[Begin Quoted text]

This type of solid–liquid reaction has a disadvantage as the phenomena at the interface govern the reduction rate. This rate depends on the physical properties of the solid and liquid, such as the density, liquid surface tension, solid surface area, and porosity. Generally, when reduction reactions occur, a new solid precipitate around the particle, or transformations occur at the periphery of the particle. When the solid particle is immersed in the liquid, it will try to occupy as much contact area as possible with that liquid. Then, the first stage of the reaction occurs, having, as first obstacle, the saturation of the production at the surface of the solid; this saturation stops the reaction. Such first layer of products must be removed for the reaction to progress. Once the first layer of products is formed, the idea that the reactions will take place in the solid state up to a specific limit—where the coating of products is enriched and reaches a reaction limit is discarded. When this layer of products is removed, more active sites can be released on the surface of the particle, resulting in a continuation of the reduction reaction. A porous particle may perform better due to the penetration of liquid into the pores of the solid and may or may not break the same particle with the formation of products. Previous research on the reduction of Mn₂O₃ particles analyzed the effect of mechanical agitation for refining aluminum [26]. This system is ideal for breaking down this layer of products and maintaining the course of the reaction.

A critical factor is the effect of the initial concentration of Mg in the liquid alloy on the dissolution of solid particles of Mn oxides due to the tense-active nature of this element in molten aluminum. This leads to an improved wettability between the solid reagent and the molten metal, thus increasing the kinetics of the reactions at the solid–liquid interface [27,28,29,30].

Therefore, the primary objective of this study is to determine the reaction rate of the aluminothermic reduction of MnO and Mn₃O₄ oxides using the powder addition technique with mechanical agitation. On the other hand, the effects of initial magnesium concentration are also investigated, as this element is known to improve the reaction rate, not only by its effect on the chemical reactivity of the molten bath but also by increasing wettability between the particles added and the molten bath itself. It is also important to determine the kinetic model that best adjusts the experimental results since Mn presents various oxidation states, where the formation of reaction product layers of various oxides could limit the sequence of reaction, thus limiting the reaction kinetics. In processes where the elements to be reduced undergo different oxidation states, the control of the reaction rate can be of the mixed type, where the solid–liquid interface controls the chemical and mass transport steps and therefore the reaction rate. This is analyzed experimentally in the sections below.

[End Quoted text]

• **Brief**:
Carry on the passage on the aluminothermic reduction of manganese oxides, beginning after its last sentence.

[Begin Stored rows]

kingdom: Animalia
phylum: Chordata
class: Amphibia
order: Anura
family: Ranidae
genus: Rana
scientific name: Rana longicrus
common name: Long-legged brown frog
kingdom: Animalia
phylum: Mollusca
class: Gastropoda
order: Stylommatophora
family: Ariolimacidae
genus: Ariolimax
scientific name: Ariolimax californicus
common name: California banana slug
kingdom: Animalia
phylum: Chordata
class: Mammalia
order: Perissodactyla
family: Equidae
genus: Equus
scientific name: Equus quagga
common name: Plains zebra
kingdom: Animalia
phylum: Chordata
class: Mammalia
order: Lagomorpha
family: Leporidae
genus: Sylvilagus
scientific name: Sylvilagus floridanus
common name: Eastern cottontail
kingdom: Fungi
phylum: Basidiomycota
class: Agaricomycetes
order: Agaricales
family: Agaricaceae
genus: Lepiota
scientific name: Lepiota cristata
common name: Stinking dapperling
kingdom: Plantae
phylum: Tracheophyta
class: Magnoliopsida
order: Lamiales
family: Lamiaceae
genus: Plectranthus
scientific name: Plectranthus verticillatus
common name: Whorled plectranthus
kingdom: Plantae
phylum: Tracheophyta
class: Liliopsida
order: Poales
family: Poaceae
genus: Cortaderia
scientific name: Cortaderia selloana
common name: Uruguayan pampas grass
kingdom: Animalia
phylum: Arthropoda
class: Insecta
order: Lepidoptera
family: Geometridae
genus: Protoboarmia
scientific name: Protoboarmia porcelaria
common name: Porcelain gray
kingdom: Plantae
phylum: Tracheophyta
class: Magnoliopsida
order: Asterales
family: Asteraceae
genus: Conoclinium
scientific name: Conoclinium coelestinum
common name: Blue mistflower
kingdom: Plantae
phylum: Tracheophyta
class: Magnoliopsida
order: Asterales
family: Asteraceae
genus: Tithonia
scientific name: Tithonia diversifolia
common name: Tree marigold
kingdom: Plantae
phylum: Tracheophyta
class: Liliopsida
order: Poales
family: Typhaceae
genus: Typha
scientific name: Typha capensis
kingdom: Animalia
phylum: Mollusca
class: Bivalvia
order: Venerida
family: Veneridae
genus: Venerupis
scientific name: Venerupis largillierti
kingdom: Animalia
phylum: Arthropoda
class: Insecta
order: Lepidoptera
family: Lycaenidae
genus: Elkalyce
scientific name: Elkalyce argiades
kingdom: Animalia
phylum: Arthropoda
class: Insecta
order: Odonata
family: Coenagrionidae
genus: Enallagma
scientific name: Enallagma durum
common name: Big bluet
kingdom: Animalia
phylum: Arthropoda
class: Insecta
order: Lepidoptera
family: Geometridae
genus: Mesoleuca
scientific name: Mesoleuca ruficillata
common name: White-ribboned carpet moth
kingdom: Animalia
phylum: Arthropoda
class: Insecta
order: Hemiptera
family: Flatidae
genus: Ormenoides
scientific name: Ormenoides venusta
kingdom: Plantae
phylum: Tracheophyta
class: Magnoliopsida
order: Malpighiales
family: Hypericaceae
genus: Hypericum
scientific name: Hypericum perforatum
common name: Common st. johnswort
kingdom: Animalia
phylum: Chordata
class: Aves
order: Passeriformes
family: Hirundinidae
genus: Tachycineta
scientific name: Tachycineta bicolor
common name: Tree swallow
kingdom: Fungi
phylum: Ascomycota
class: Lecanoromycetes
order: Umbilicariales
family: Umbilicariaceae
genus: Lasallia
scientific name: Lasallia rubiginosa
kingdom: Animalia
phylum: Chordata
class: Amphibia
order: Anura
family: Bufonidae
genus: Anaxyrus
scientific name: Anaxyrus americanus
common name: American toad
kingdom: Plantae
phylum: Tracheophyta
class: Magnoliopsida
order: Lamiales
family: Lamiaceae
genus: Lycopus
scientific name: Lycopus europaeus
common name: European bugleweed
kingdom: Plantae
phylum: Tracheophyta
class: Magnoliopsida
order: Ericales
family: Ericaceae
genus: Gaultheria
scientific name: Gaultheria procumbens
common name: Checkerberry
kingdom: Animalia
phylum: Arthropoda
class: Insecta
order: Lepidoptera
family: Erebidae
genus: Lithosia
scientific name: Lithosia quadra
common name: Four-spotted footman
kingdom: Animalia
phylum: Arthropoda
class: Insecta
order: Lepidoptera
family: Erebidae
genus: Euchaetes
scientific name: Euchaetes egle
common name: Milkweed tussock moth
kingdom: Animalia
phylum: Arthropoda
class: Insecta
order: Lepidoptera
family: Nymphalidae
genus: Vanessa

[End Stored rows]

• **Result of the task**:
2. Materials and Methods

Because of the necessity for a preliminary basis for the subsequent presentation of results and discussion, we characterized Mn₃O₄ and MnO powders using scanning electron microscopy and chemical analysis by atomic absorption spectrophotometry, utilizing the Philips Scanning Electron Microscope model XL30 (Philips, Eindhoven, The Netherlands). The first technique allowed us to determine the morphological characteristics of the powder particles, while the second technique helped us ascertain the purity of both oxides. We acquired these oxides from the company Merck Aldrich’s Mexican subsidiary (Toluca, Mexico). Subsequently, we prepared the Al-Mg alloys from the aluminum found in beverage cans (the chemical composition is provided in

Table 1. Chemical composition of the aluminum cans for beverages used in this study in wt.%.

Si	Fe	Cu	Mn	Mg	Ni	Zn	Ti	Co	Sr	V	Al
0.26	0.73	0.18	0.6	0.9	0.012	0.12	0.01	0.004	0.001	0.01	97.2

) and commercial-grade Mg (99% by weight) using a medium-frequency induction furnace. The unit presented in Figure 1 has a tailored-made stirring system that employed a Caframo brand graphite impeller coupled to a variable speed motor manufactured by KB controls (Santa Fe Springs, CA, USA); the rest of the unit was custom-made and assembled within the lab.

With the melting system described above, the liquid bath was maintained perfectly mixed; in addition, a close to constant temperature control was permitted, with variations not exceeding 5 °C. Batches of alloys with different initial concentrations of magnesium, namely 1, 2, 3, and 4% by weight, were prepared.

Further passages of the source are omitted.